◆ Description of the task: Copy the whole listing below exactly.

◆ The data:
■ ■ ■ ■
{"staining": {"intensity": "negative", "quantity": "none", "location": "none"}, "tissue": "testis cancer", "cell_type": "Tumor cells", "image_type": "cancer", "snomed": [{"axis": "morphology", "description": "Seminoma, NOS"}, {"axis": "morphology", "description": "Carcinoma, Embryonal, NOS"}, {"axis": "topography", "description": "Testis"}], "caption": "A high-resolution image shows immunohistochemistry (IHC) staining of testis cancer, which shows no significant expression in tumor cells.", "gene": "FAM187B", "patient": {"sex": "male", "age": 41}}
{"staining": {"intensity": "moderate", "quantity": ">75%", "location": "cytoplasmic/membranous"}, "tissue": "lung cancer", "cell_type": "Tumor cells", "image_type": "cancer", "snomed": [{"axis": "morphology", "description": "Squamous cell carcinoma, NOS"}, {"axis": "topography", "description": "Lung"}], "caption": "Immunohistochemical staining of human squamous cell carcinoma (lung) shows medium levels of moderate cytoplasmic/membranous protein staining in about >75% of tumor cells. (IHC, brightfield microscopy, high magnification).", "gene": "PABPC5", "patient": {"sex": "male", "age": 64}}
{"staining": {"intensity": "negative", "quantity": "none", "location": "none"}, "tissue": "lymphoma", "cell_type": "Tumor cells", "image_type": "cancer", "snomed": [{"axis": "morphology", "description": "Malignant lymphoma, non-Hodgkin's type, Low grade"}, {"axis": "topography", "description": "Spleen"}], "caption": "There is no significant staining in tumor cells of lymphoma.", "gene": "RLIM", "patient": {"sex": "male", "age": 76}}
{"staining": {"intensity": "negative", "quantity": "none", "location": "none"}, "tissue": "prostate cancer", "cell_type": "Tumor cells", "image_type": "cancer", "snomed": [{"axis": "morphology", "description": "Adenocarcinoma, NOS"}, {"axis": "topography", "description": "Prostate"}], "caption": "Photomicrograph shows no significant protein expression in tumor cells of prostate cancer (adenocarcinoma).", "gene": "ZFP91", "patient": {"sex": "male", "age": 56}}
■ ■ ■ ■
◆ Answer for this exercise:
{"staining": {"intensity": "negative", "quantity": "none", "location": "none"}, "tissue": "testis cancer", "cell_type": "Tumor cells", "image_type": "cancer", "snomed": [{"axis": "morphology", "description": "Seminoma, NOS"}, {"axis": "morphology", "description": "Carcinoma, Embryonal, NOS"}, {"axis": "topography", "description": "Testis"}], "caption": "A high-resolution image shows immunohistochemistry (IHC) staining of testis cancer, which shows no significant expression in tumor cells.", "gene": "FAM187B", "patient": {"sex": "male", "age": 41}}
{"staining": {"intensity": "moderate", "quantity": ">75%", "location": "cytoplasmic/membranous"}, "tissue": "lung cancer", "cell_type": "Tumor cells", "image_type": "cancer", "snomed": [{"axis": "morphology", "description": "Squamous cell carcinoma, NOS"}, {"axis": "topography", "description": "Lung"}], "caption": "Immunohistochemical staining of human squamous cell carcinoma (lung) shows medium levels of moderate cytoplasmic/membranous protein staining in about >75% of tumor cells. (IHC, brightfield microscopy, high magnification).", "gene": "PABPC5", "patient": {"sex": "male", "age": 64}}
{"staining": {"intensity": "negative", "quantity": "none", "location": "none"}, "tissue": "lymphoma", "cell_type": "Tumor cells", "image_type": "cancer", "snomed": [{"axis": "morphology", "description": "Malignant lymphoma, non-Hodgkin's type, Low grade"}, {"axis": "topography", "description": "Spleen"}], "caption": "There is no significant staining in tumor cells of lymphoma.", "gene": "RLIM", "patient": {"sex": "male", "age": 76}}
{"staining": {"intensity": "negative", "quantity": "none", "location": "none"}, "tissue": "prostate cancer", "cell_type": "Tumor cells", "image_type": "cancer", "snomed": [{"axis": "morphology", "description": "Adenocarcinoma, NOS"}, {"axis": "topography", "description": "Prostate"}], "caption": "Photomicrograph shows no significant protein expression in tumor cells of prostate cancer (adenocarcinoma).", "gene": "ZFP91", "patient": {"sex": "male", "age": 56}}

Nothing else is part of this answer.